Der Steuerberaterberuf steht im Zeitalter der Digitalisierung und künstlichen Intelligenz (KI) vor neuen Herausforderungen. Während automatisierte Lösungen und KI-gestützte Serieneinsprüche Einzug halten, bleibt der Mensch bei komplexen, gestaltenden Fragestellungen weiterhin unverzichtbar. Erfolgreiche Steuerberater:innen müssen in Zukunft maßgeschneiderte, individuelle Lösungen anbieten, die über Standardansätze hinausgehen. Professor Dr. Wilhelm Schneider von der Hochschule Bonn-Rhein-Sieg teilt seine Gedanken.
Lohnt es sich noch, Steuerberater:in zu werden oder glauben Sie an eine Konsolidierung des Marktes, unter anderem durch die Digitalisierung?
KI-generierte Serieneinsprüche dürften nicht in allen Fällen zum Erfolg führen.
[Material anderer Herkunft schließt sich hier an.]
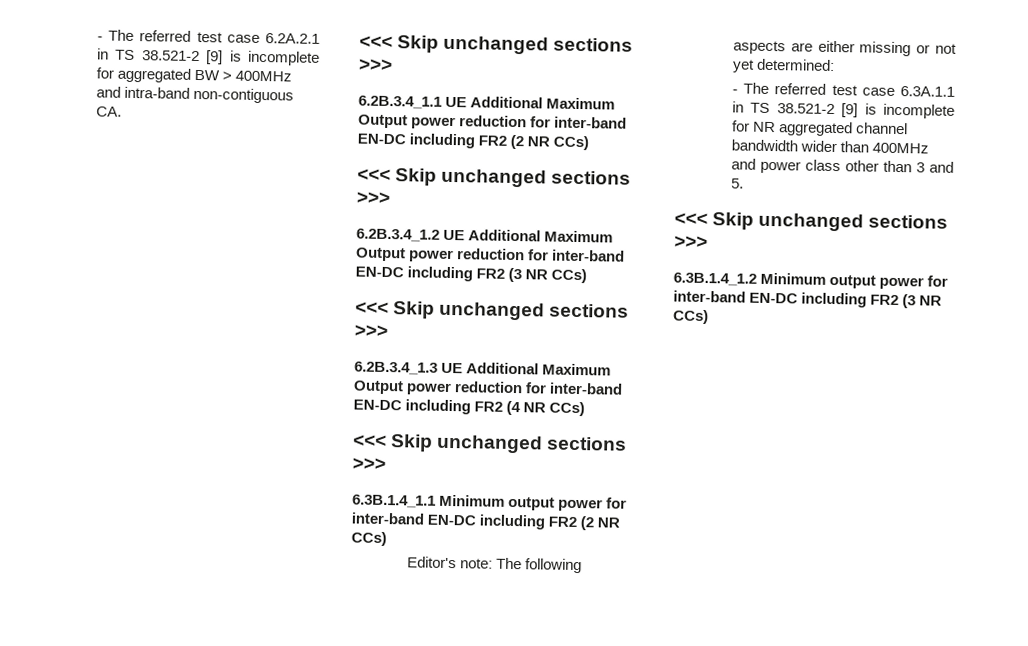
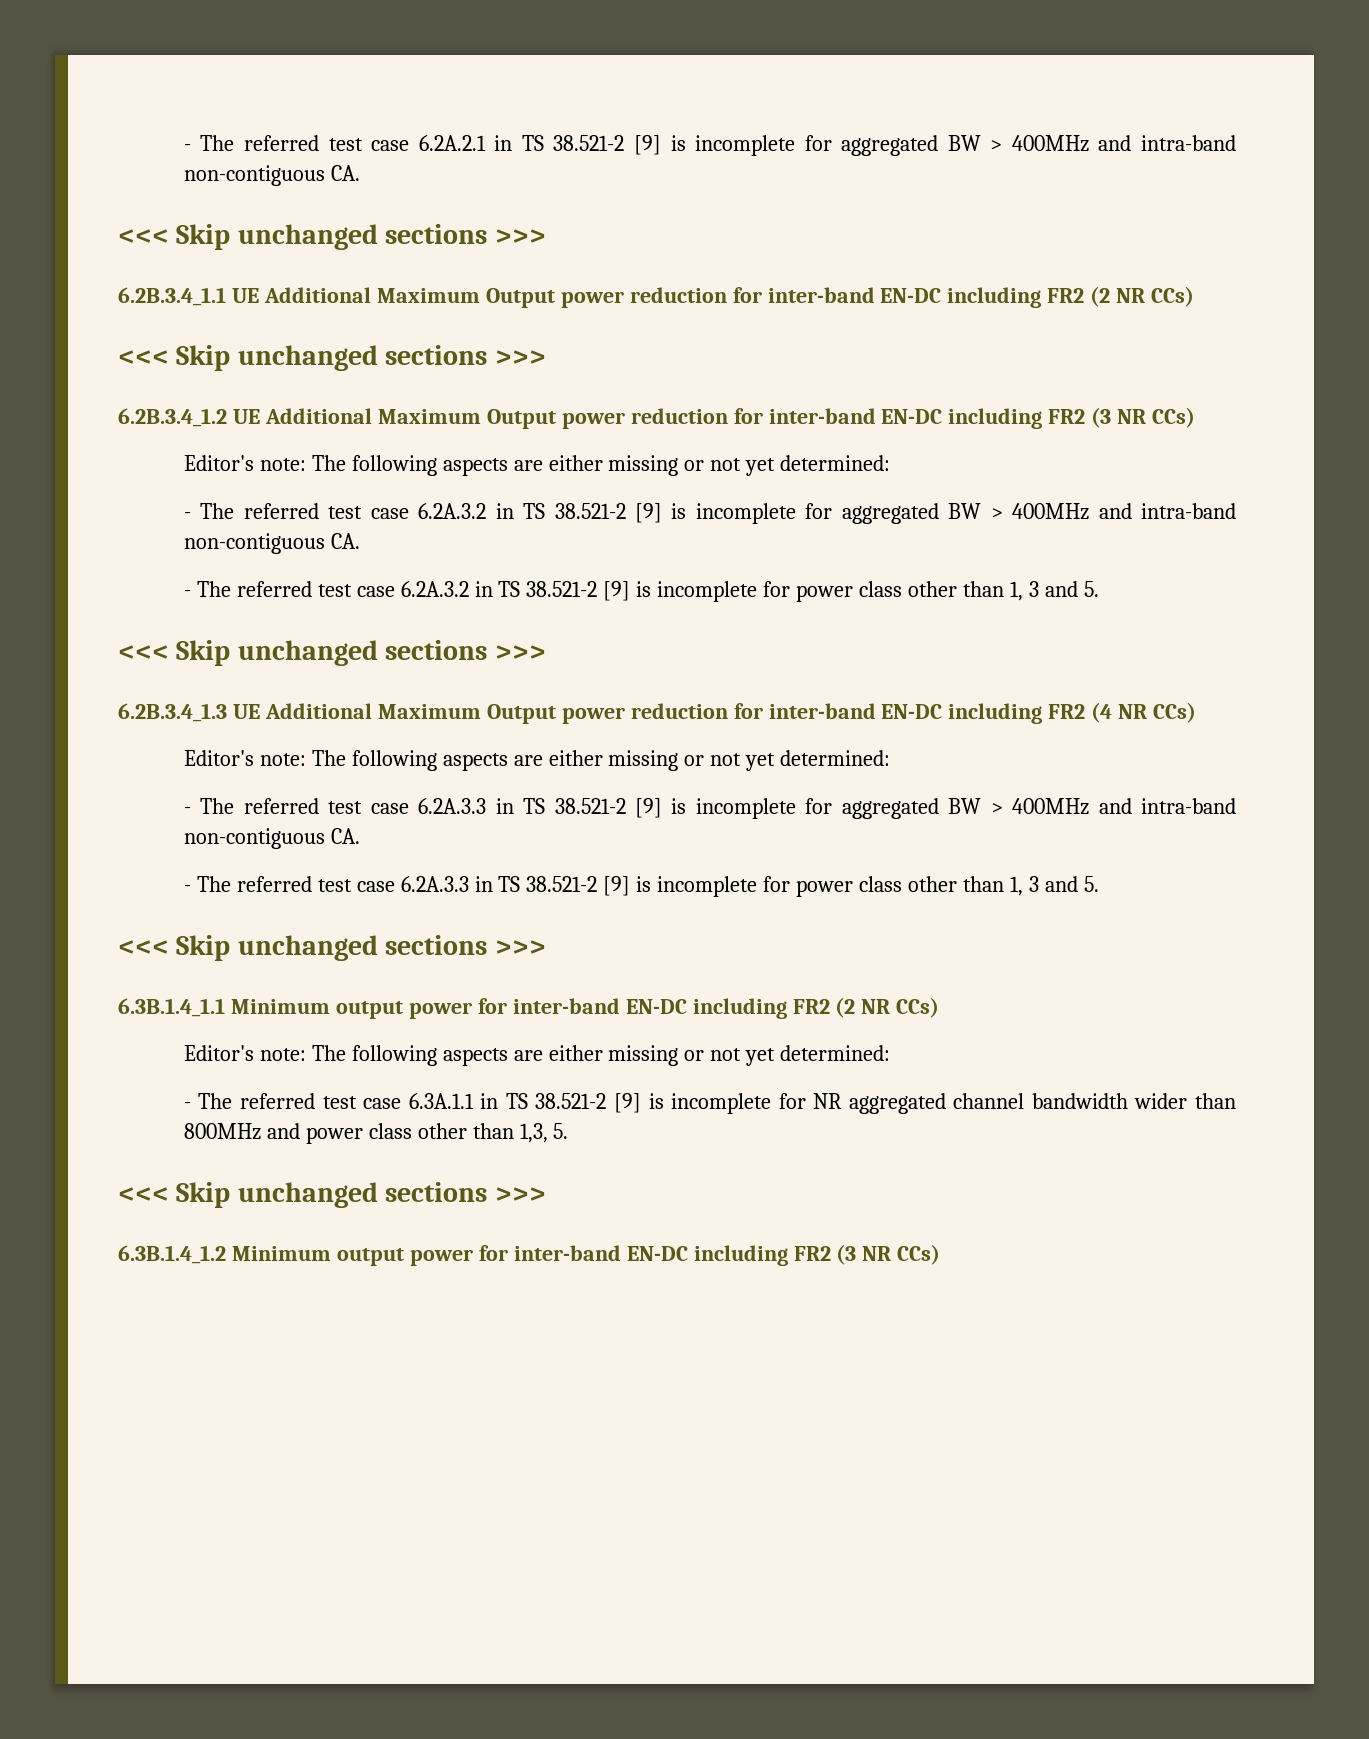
(588, 276) none -> [183,455,891,476] [183,503,1236,524] [183,533,360,554] [183,581,1099,602] // Editor's note: The following aspects are either missing or not yet determined: // - The referred test case 6.2A.3.2 in TS 38.521-2 [9] is incomplete for aggregated BW > 400MHz and intra-band non-contiguous CA. // - The referred test case 6.2A.3.2 in TS 38.521-2 [9] is incomplete for power class other than 1, 3 and 5.
(586, 409) none -> [183,750,891,771] [183,798,1236,819] [183,828,360,849] [183,876,1099,897] // Editor's note: The following aspects are either missing or not yet determined: // - The referred test case 6.2A.3.3 in TS 38.521-2 [9] is incomplete for aggregated BW > 400MHz and intra-band non-contiguous CA. // - The referred test case 6.2A.3.3 in TS 38.521-2 [9] is incomplete for power class other than 1, 3 and 5.
[872,142,930,154] 400MHz -> [183,1123,261,1140] 800MHz
[915,161,954,173] 3 and -> [519,1123,548,1143] 1,3,

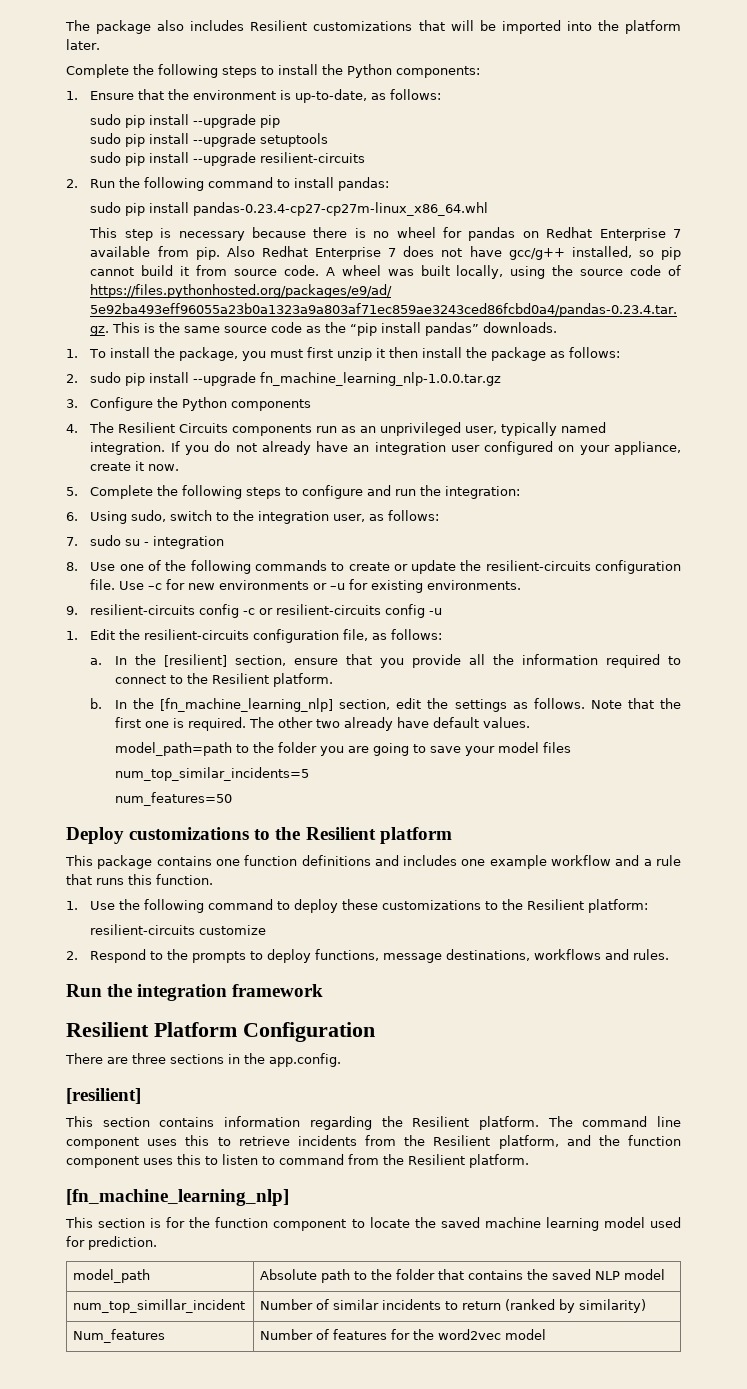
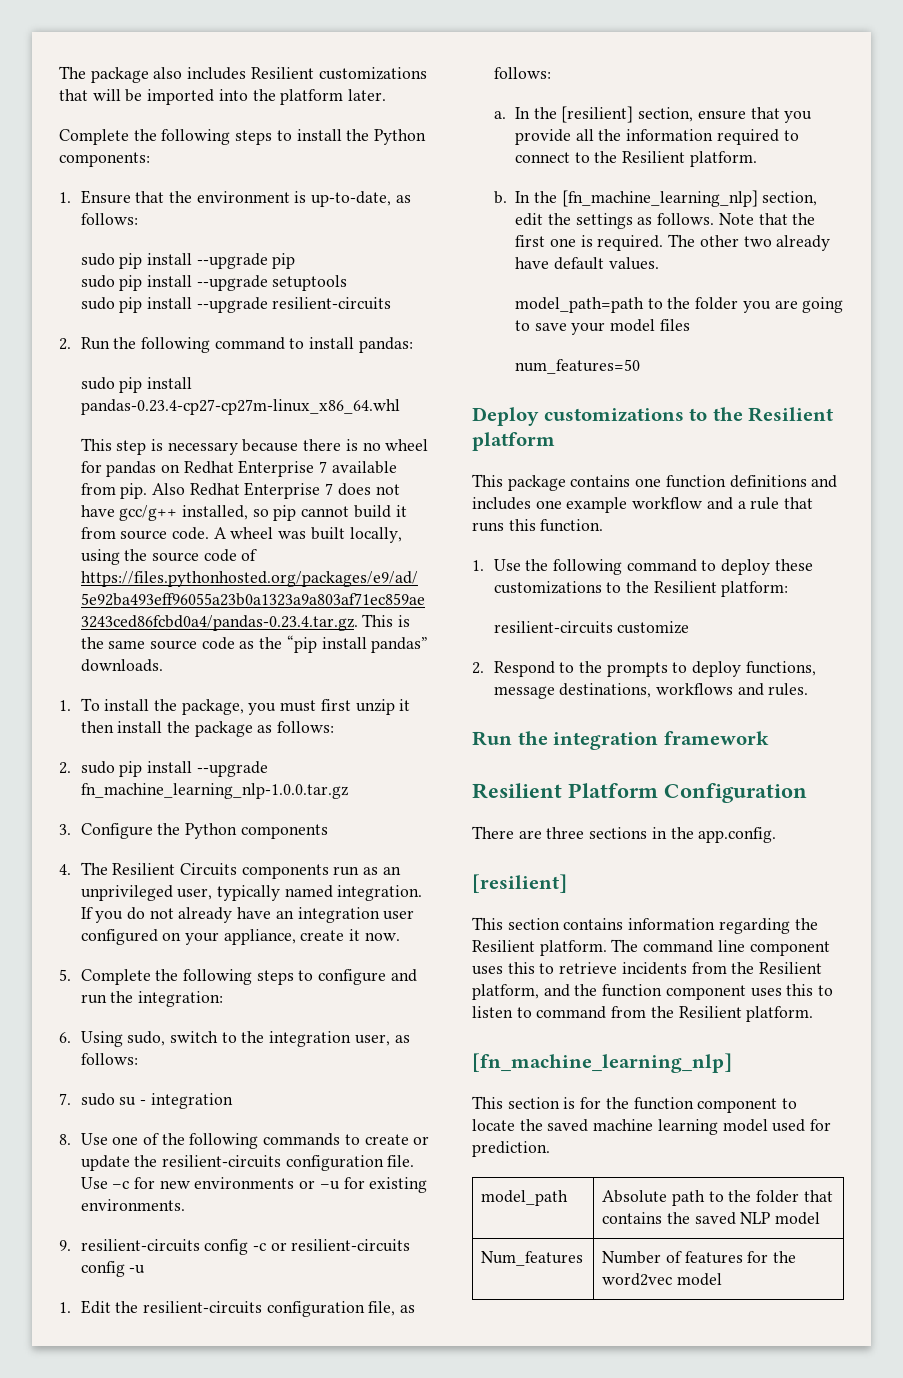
[114,767,309,781] // num_top_similar_incidents=5 -> (690, 325) none
[72,1299,245,1313] [259,1299,646,1313] // num_top_simillar_incident | Number of similar incidents to return (ranked by similarity) -> (821, 1218) none

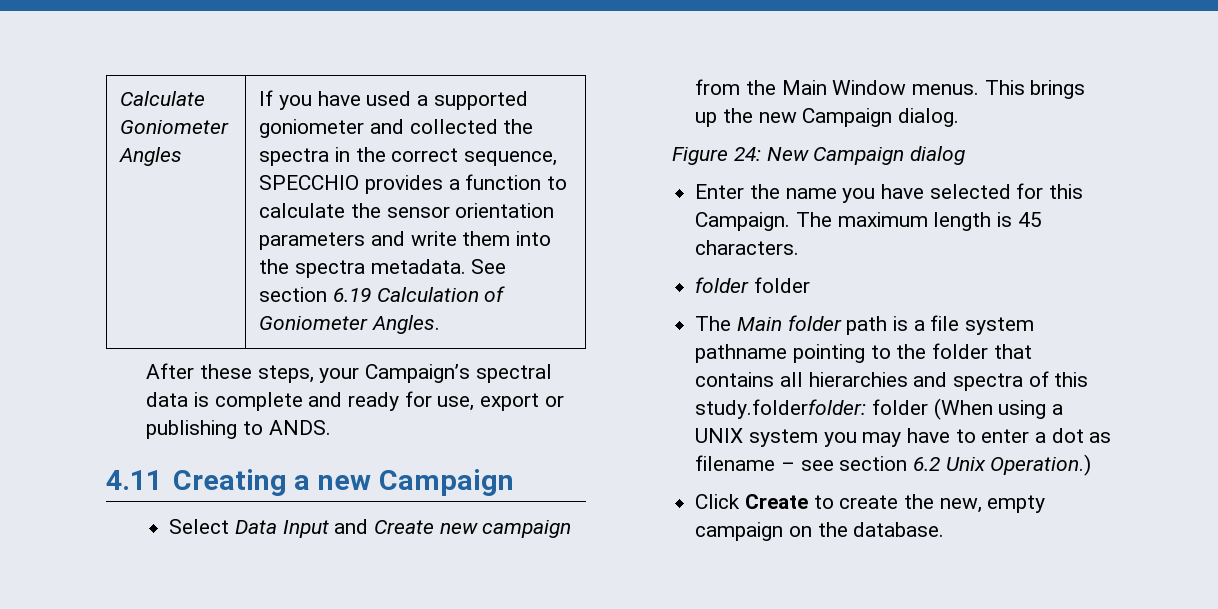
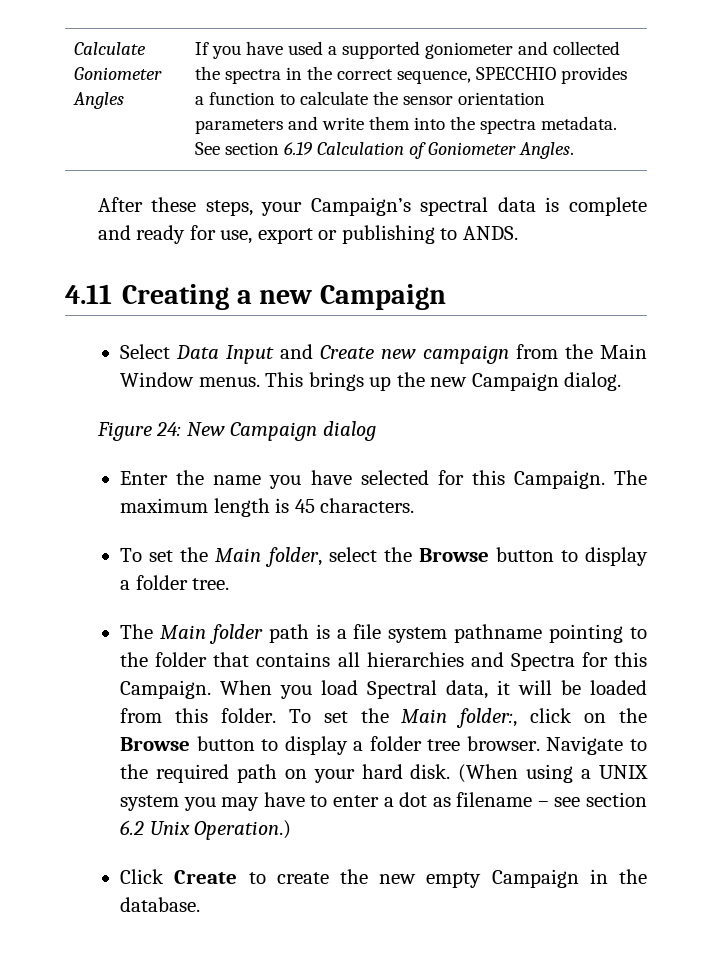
[695,277,811,293] folder folder -> [120,547,648,567] [120,575,230,590] To set the Main folder, select the Browse button to display a folder tree.
[953,371,1089,391] [695,399,929,419] spectra of this study.folderfolder: folder -> [510,652,647,671] [120,680,647,699] [120,708,648,728] [120,736,647,755] [120,764,451,783] Spectra for this Campaign. When you load Spectral data, it will be loaded from this folder. To set the Main folder:, click on the Browse button to display a folder tree browser. Navigate to the required path on your hard disk.
[939,495,1046,513] [695,522,813,541] new, empty campaign on -> [379,869,608,888] new empty Campaign in

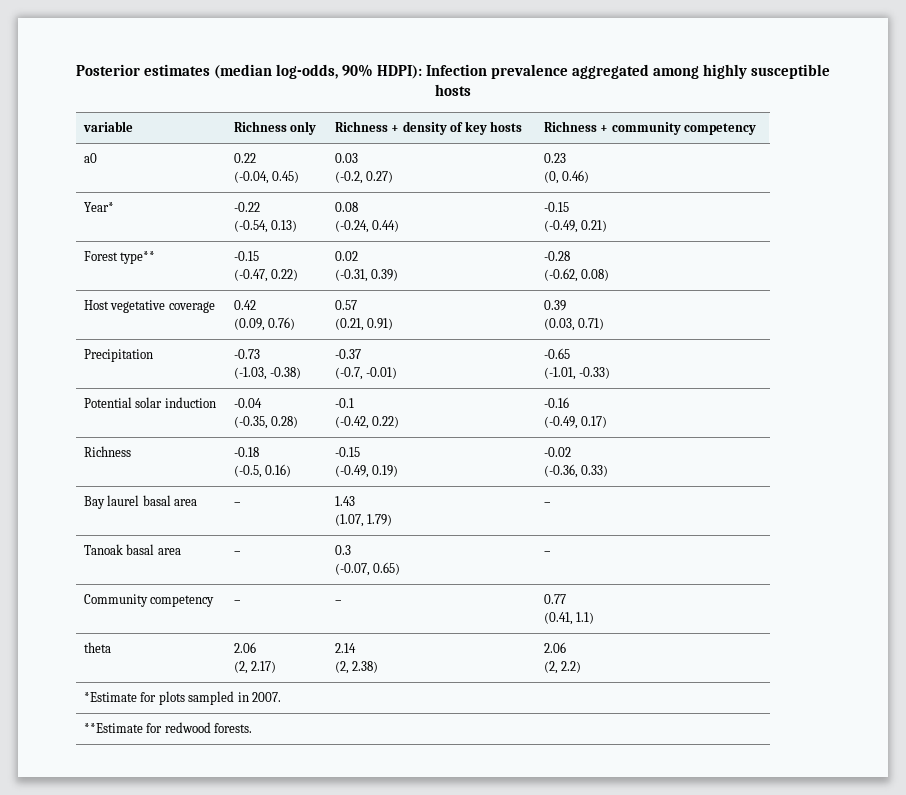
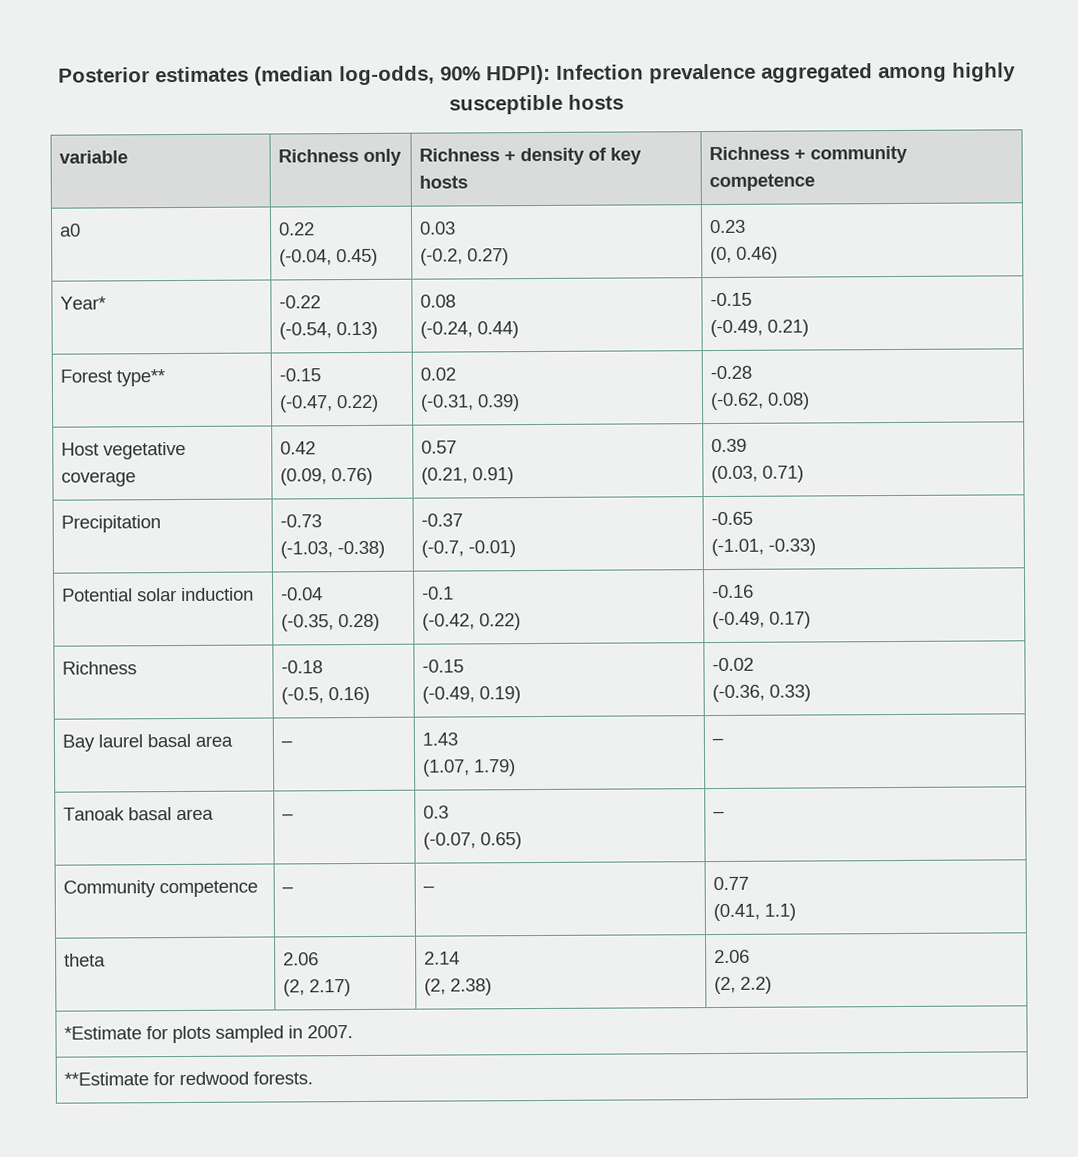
[684,123,757,135] competency -> [709,173,816,192] competence
[150,595,215,607] competency -> [159,880,259,898] competence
Vielmehr obliegt der Steuerberaterin oder dem Steuerberater, nach profunder Recherche, auf den Einzelfall eingehend, dem Mandanten oder der Mandantin eine auf ihn oder sie zugeschneiderte Lösung zu erarbeiten.
Insbesondere komplexe und gestaltende Sachverhalte, werden Menschen weiter analysieren und prospektiv strukturieren. Hier muss die KI zwangsläufig versagen, denn die derzeitigen Modelle sind ja auf bestehende Gestaltungen angewiesen, die sie in ihrem Modell verarbeiten können.
Eine Konsolidierung erwarte ich für alle Branchen, die KI nutzen. Der Kunde oder die Kundin wird ein feines Gespür entwickeln, ob Ansprechpartner oder Ansprechpartnerin sich die Mühe einer persönlichen Lösung, die bei der passenden Ansprache beginnt, gemacht hat – oder nur KI-generierte Standardlösungen anbietet, die gegebenenfalls der Mandant oder die Mandantin selber anwenden können. Diese Berufsangehörigen werden vom Markt verschwinden, diejenigen jedoch, die maßgeschneiderte, persönliche und innovative anbieten, werden überleben.
2024 wurde die Hochschule Bonn-Rhein-Sieg im Manager Magazin zum dritten Mal in Folge zu einer der zehn besten Fachhochschulen des Landes für die Ausbildung im Fach Wirtschaftsprüfung gekürt. Unsere Redaktion gratuliert ganz herzlich.
Prof. Dr. Wilhelm Schneider studierte Wirtschaftswissenschaften in Göttingen, wo er 1993 promovierte. Er sammelte berufliche Erfahrung bei der Deutschen Bank und Dresdner Bank, zuletzt als Abteilungsdirektor. Seit 2001 lehrt er an der Hochschule Bonn-Rhein-Sieg mit Schwerpunkt auf Rechnungswesen und Unternehmensbesteuerung. Seine Forschung umfasst internationale Rechnungslegung, Bilanzanalyse und Unternehmensbewertung.